→ **TEXT EXCERPT**:
________

[Congressional Record Volume 141, Number 36 (Monday, February 27, 1995)]
[Extensions of Remarks]
[Page E441]
From the Congressional Record Online through the Government Publishing Office [www.gpo.gov]

                             [[Page E441]]

        IN MEMORY OF LUCIAN C. CRUTCHFIELD AND WILLIAM F. BROOKS

                                 ______


                        HON. MICHAEL R. McNULTY

                              of new york

                    in the house of representatives

                       Monday, February 27, 1995
  Mr. McNULTY. Mr. Speaker, on March 5, 1995, in a small town in 
northern Italy two United States B-25 Airmen, 2d Lt. Lucian C. 
Crutchfield of San Antonio, TX and Flight Officer William F. Brooks of 
Cohoes, NY, both killed during World War II, will be recognized at a 
ceremony in which a granite memorial will be dedicated in their honor. 
Mr. Larry Pisoni, now a U.S. citizen, and coordinator of the event 
entitled ``Thank You America,'' explains his realization of a lifelong 
dream in the attached article which appeared in the Capital, an 
Annapolis, MD, newspaper, on February 7, 1995.
                    [From the Capital, Feb. 7, 1995]

   Annapolis man plans return to Italy to dedicate monument for U.S. 
                                 fliers

                           (By Michael Cody)

       In the 50 years since Nazi soldiers executed two U.S. 
     airmen near his hometown in Italy, Lorenzo Pisoni has taken 
     America's heroes as his own.
       Next month, 12 miles from Vezzano and thousands of miles 
     from his new home in Annapolis, Mr. Pisoni 57, will dedicate 
     a monument to 2nd Lt. Lucian C. Crutchfield of San Antonio, 
     Texas, and Flight Officer William F. Brooks of Cohoes, N.Y.
       They were among a crew of seven aboard a B-25 bomber that 
     was shot down on Feb. 27, 1945, while trying to cripple a 
     railroad through the Adige River valley.
       Mr. Pisoni was 7 then, and was called ``Enzo'' by family 
     and friends. He was having lunch in a second-story room when 
     he saw each member of the crew bail out, and each parachute 
     open.
       Many years later, while examining U.S. documents, Mr.

________

→ **DATA ROWS**:

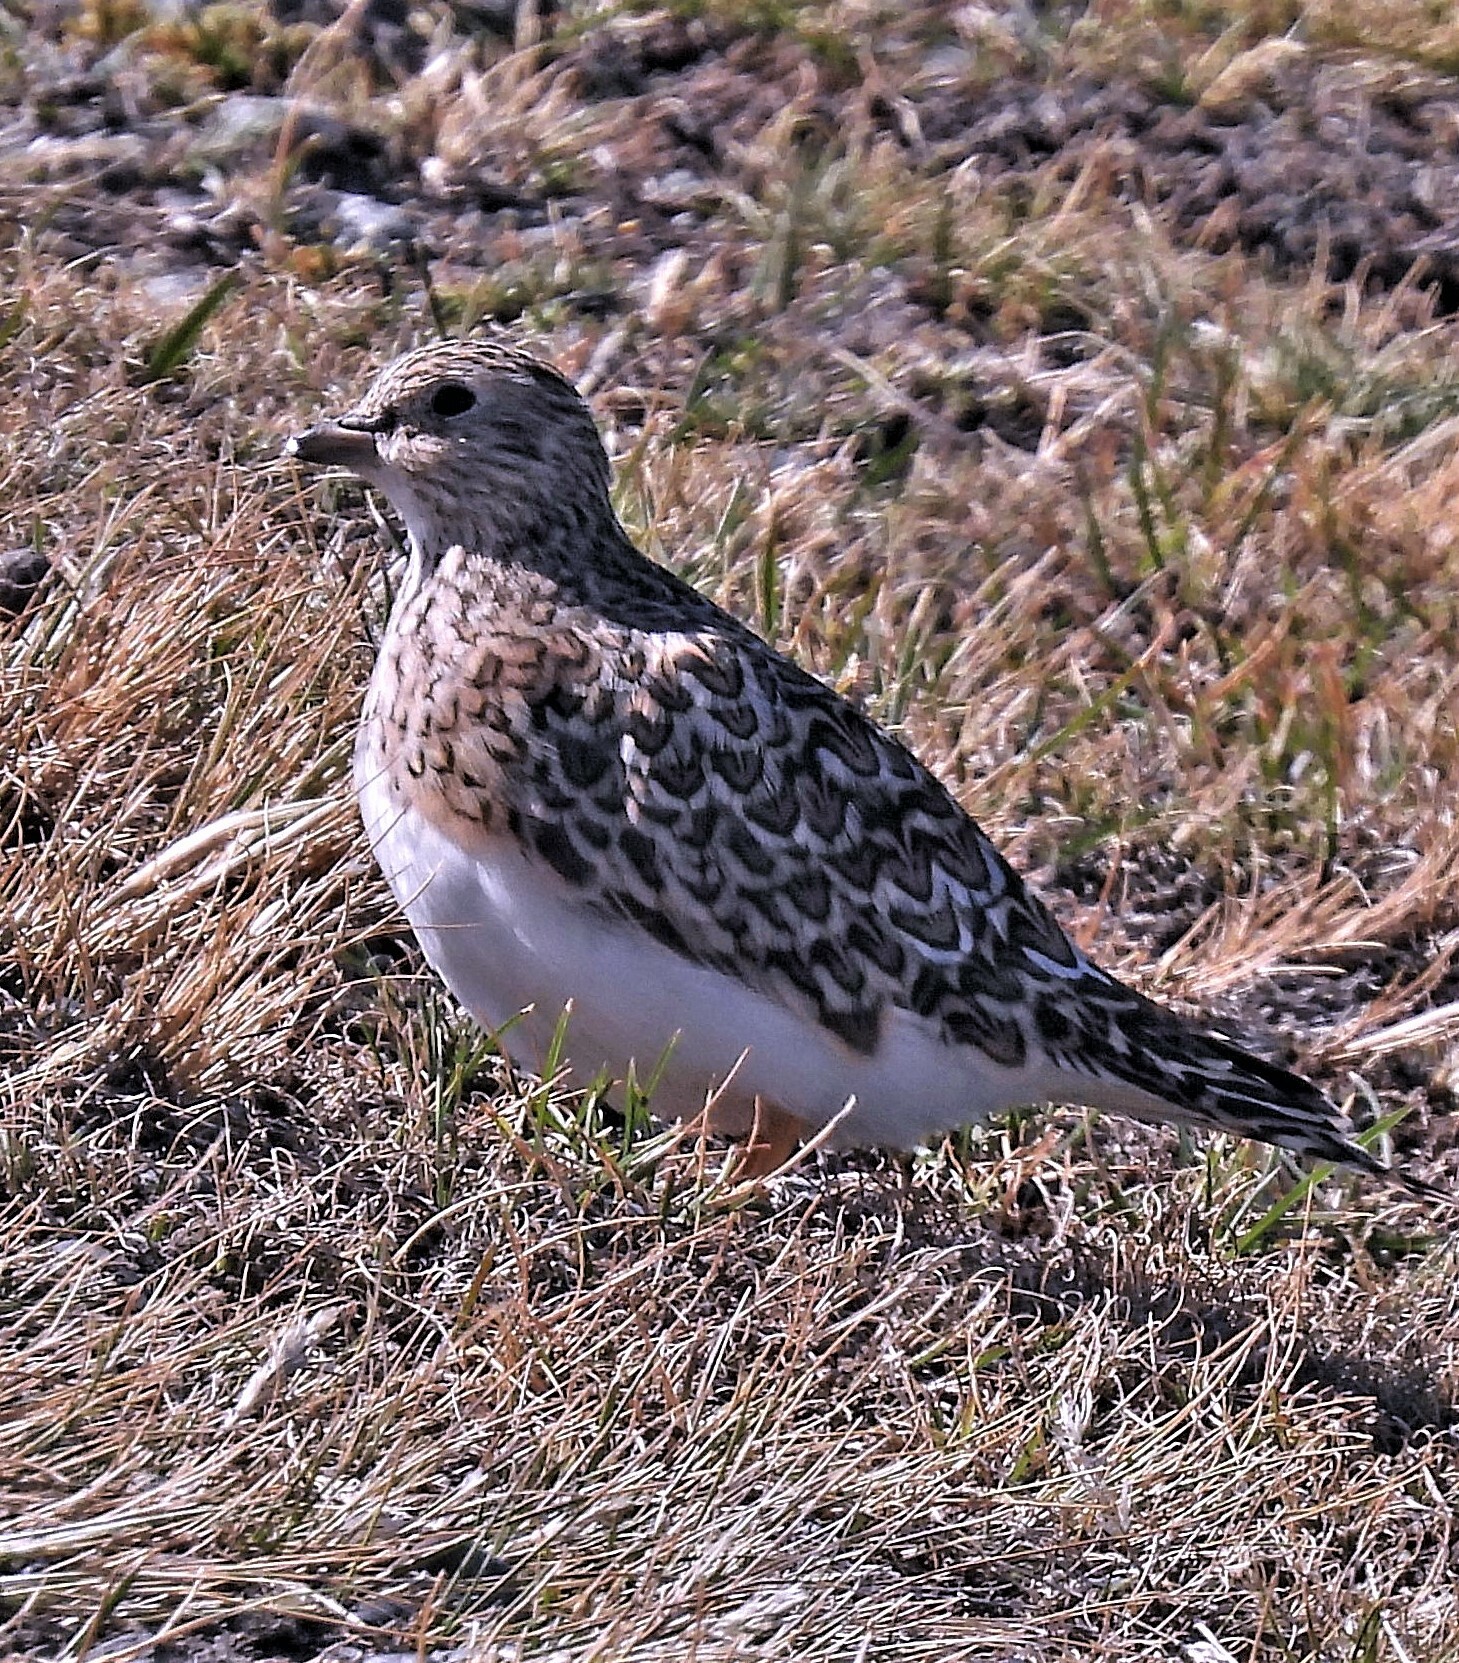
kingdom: Animalia
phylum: Chordata
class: Aves
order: Charadriiformes
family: Thinocoridae
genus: Thinocorus
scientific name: Thinocorus rumicivorus
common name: Least seedsnipe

________

→ **GOALS**:
• A. Reproduce the passage of the Congressional Record tribute starting at "Next month, 12" and ending at "Adige River valley.".
• B. According to the Congressional Record tribute, on what date was the B-25 bomber carrying Crutchfield and Brooks shot down?
• C. Extend the Congressional Record tribute to the two B-25 airmen from the point where it stops.
The data bear no relation to the Congressional Record tribute.

→ **RESPONSES TO THE TASKS**:
• A.
Next month, 12 miles from Vezzano and thousands of miles 
     from his new home in Annapolis, Mr. Pisoni 57, will dedicate 
     a monument to 2nd Lt. Lucian C. Crutchfield of San Antonio, 
     Texas, and Flight Officer William F. Brooks of Cohoes, N.Y.
       They were among a crew of seven aboard a B-25 bomber that 
     was shot down on Feb. 27, 1945, while trying to cripple a 
     railroad through the Adige River valley.

• B. February 27, 1945.

• C.
     Pisoni confirmed that the plane went down at 11:57 a.m., just 
     as he was eating his meal. From 1943, when Allied bombing 
     began in earnest, until the end of the war, he never saw 
     another plane destroyed.
       Some of the B-25 crew members were taken prisoner by Nazi 
     soldiers. Others escaped capture with help from brave, anti-
     Nazi partisans.
       ``It was risky. The German law compelled them to turn them 
     in right away. If they didn't, they could have killed them--
     they had to keep the people in terror,'' Mr. Pisoni said.
       The feared SS took 2nd Lt. Crutchfield, the co-pilot, and 
     Flight Officer Brooks into custody.
       The next day, Enzo went to his little town's square. He 
     doesn't remember why. Possibly it was the rumor of American 
     prisoners that drew him.
       He saw the prisoners, led by two Nazis--one tall, and one 
     small.
       The Americans looked healthy and honest, not at all the 
     monsters described in Nazi propaganda.
       The group walked out of town, south ward toward Arco, a 
     much larger city. Along the mountain trail in the Italian 
     Alps, partisans said, 2nd Lt. Crutchfield slipped. Flight 
     Officer Brooks stooped to help him.
       Both were shot and killed. The SS reported they were trying 
     to escape.
       ``They just mowed them down,'' said Charles Reagin, of 
     Cory, Ind., the plane's radio operator, who was captured 
     separately and spent the rest of the war in a prison camp.
       The news traveled quickly, even among a populace hardened 
     to conflict.
       ``My life was greatly influenced by this episode,'' Mr. 
     Pisoni said. ``They (the SS) said they wanted to escape, but 
     no one believed that.''
       And long after the war, when he had graduated from an Ohio 
     college and had become a U.S. citizen, Lorenzo ``Larry'' 
     Pisoni drove past the spot in Italy and thought of the men 
     who died for another country as well as their own.
       ``It's time to say thank you,'' he said, describing a March 
     5 ceremony he helped plan. The airmen's survivors and 12,500 
     Italian families are invited.
       The regional administration of Trentino-Alto Adige has lent 
     its support to the event, and a local stonecutter has donated 
     granite for the monument.
       ``At this spot, on Feb. 28, 1945, two American airmen were 
     shot by Nazis,'' its tablet will say, in two languages. They 
     were two of more than 38,000 Americans who gave their lives 
     on Italian soil during World War II to help Europeans of good 
     will regain freedom and democracy.''
       An Alpine bank is practicing American songs in honor of 2nd 
     Lt. Crutchfield.
       Mr. Pisoni, who splits his time between Annapolis and 
     Vezzano, said he expects all five surviving crew members to 
     attend, including Mr. Reagin, pilot Jay DeBoer of Virginia 
     Beach, Va., and navigator Robert Cravey of Thomaston, Ga.
       Mr. DeBoer escaped from the Germans crossing the Swiss 
     border disguised as a monk, while Mr. Cravey was hidden by an 
     Italian family.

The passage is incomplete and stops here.